Le darknet est un endroit du monde numérique fascinant. Difficile à expliquer et à décrire, mais fascinant. Déjà que l’internet « normal » n’est pas de plus évident à expliquer. Alors s’attaquer à sa frange la plus obscure est une tâche ardue.
Bon, ça ça n’est valable que si on ne s’adresse qu’à des néophytes. Quand il s’agit d’en parler à des qui savent “un tout petit peu” de quoi il s’agit, la vulgarisation touche à ses limites. Et l’on est en droit de s’attendre à quelque chose d’un peu plus consistant.
Tout ça pour dire que, derrière son ton faussement désinvolte et révolutionnaire, Lève toi et code ne parvient ni à vulgariser le sujet, ni à se montrer suffisamment expert pour en donner une vision convaincante.
Comme l’on fait remarquer à juste titre d’autres lecteurs, le début du roman ne donne pas vraiment envie de s’attacher au narrateur. On est face à quelqu’un qui se place dans le rôle d’un aigri, pour on ne sait trop quelle raison, à part un certain déterminisme social ou une violente envie de glander.
Hacker’s life
On ne va pas faire un cours sur le hacking. Ce n’est pas le lieu et si ça vous intéresse il existe d’excellentes et nombreuses ressources sur le sujet.
La chose principale à retenir pour ce qui nous occupe ici, c’est la notion que le hacking n’est pas toujours une pratique malveillante. On ne retient avec ce terme que les pratiques douteuses, souvent illégales, de types doués avec “l’informatique” (mon Dieu, cette expression fait tellement XXe siècle !)
Mais en vérité, un hacker est quelqu’un qui parvient à faire faire quelque chose à un objet ou un système qui n’était pas prévu pour cet usage à l’origine. Tout ça pour dire qu’un hacker peut tout à faire être un quidam qui a utilisé un plan de travail de cuisine Ikéa pour s’en faire un établi de bricolage.
Dans le monde de “l’informatique” il existe des hackers dont le but n’est pas de s’enrichir ou de nuire à autrui, mais justement de rendre publique les failles exploitables dans le but, avoué, que les systèmes défaillants puissent être mis à jour afin de se protéger.
Tout ça pour dire que Lève-toi et code ne renvoie qu’une image négative, particulièrement affligeante et grotesque des hackers.

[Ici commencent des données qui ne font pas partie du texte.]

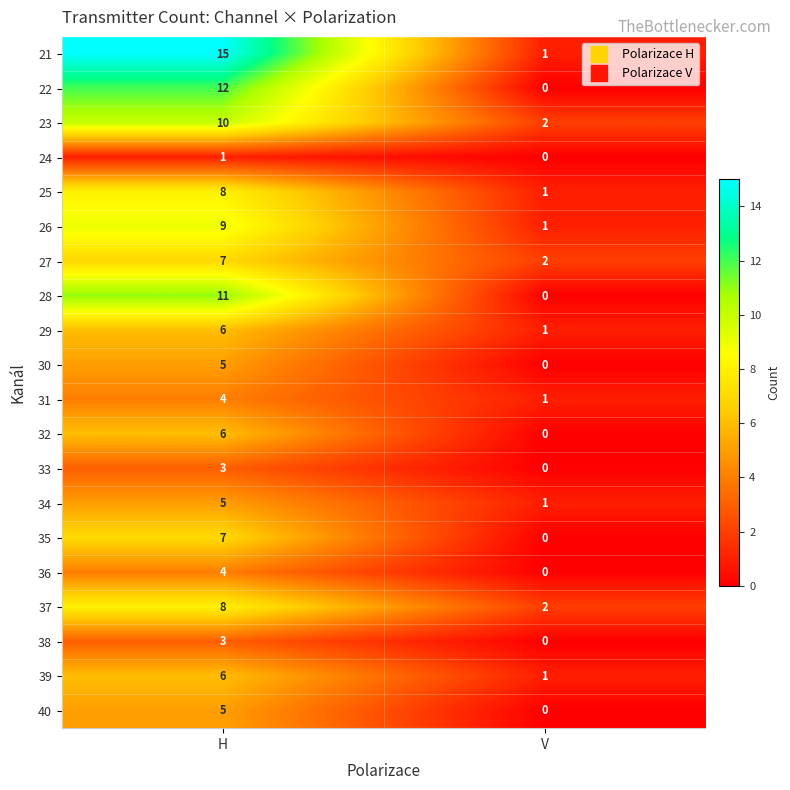

What is the spread (max minus min) of values at H?

14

Du reste, le personnage principal ne pose pas une seule ligne de code de toute l’intrigue, se contentant de jouer avec les failles assez basiques du système. Un gros geek un peu aigri, mais pas une pointure non plus.
Une seule question : pourquoi Lève-toi et code ?

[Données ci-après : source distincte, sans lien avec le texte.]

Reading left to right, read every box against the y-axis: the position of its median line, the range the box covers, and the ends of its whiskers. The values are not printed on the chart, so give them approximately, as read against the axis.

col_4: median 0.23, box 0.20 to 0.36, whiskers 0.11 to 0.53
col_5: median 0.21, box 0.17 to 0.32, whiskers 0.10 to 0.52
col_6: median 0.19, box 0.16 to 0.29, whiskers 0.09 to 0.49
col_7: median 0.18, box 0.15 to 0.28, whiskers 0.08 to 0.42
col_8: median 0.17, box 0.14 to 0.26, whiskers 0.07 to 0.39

Le roman ne renvoie donc pas une bonne image du hacking, ni même une image honnête de ce milieu. Son titre tape franchement à côté et le personnage principal (n’appelons pas cela un héros) n’attire aucune sympathie.
Du coup, à quoi sert ce roman ?
On ne passe pas un bon moment à sa lecture, et le peu de concepts qu’il brasse n’apporte aucun élément d’information dont on pourrait s’instruire.

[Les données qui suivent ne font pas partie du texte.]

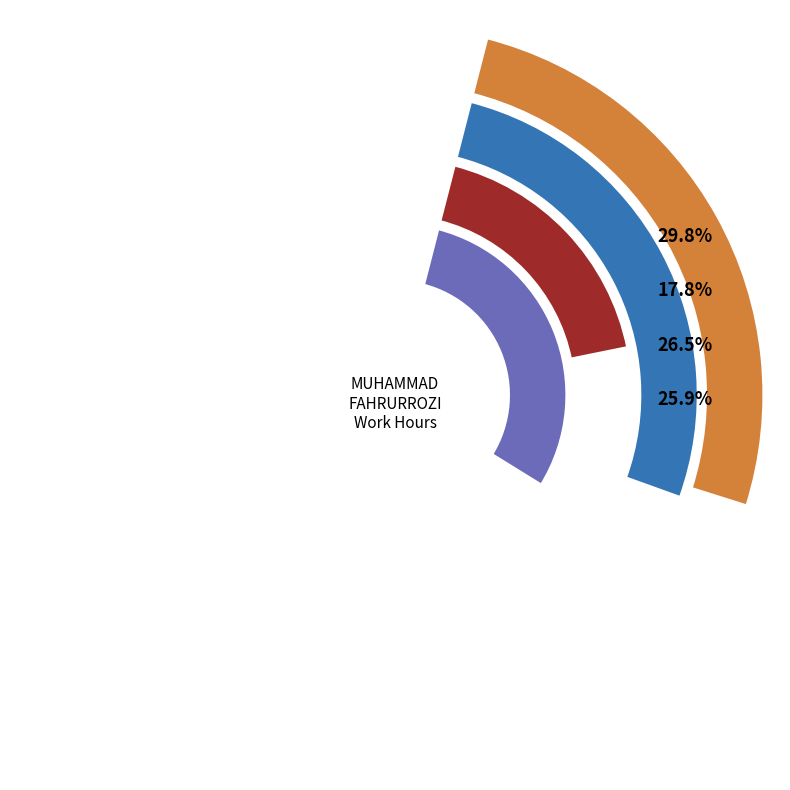

What is the spread (max minus min) of values at 1?

0.3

L’intrigue est plutôt banale, pour ne pas dire franchement insipide, pour un dénouement qui, là encore, nous laisse de marbre sinon indifférent. Quand au style, il est plutôt passable même avec la volonté de reproduire le phrasé d’un ado sur le tard.
Ma conclusion est donc aussi brutale que tranchée : passez votre chemin. Préférez lui l’excellent ouvrage d’Edward Snowden, assez subtilement recommandé à la vente sur la plupart des librairies en ligne.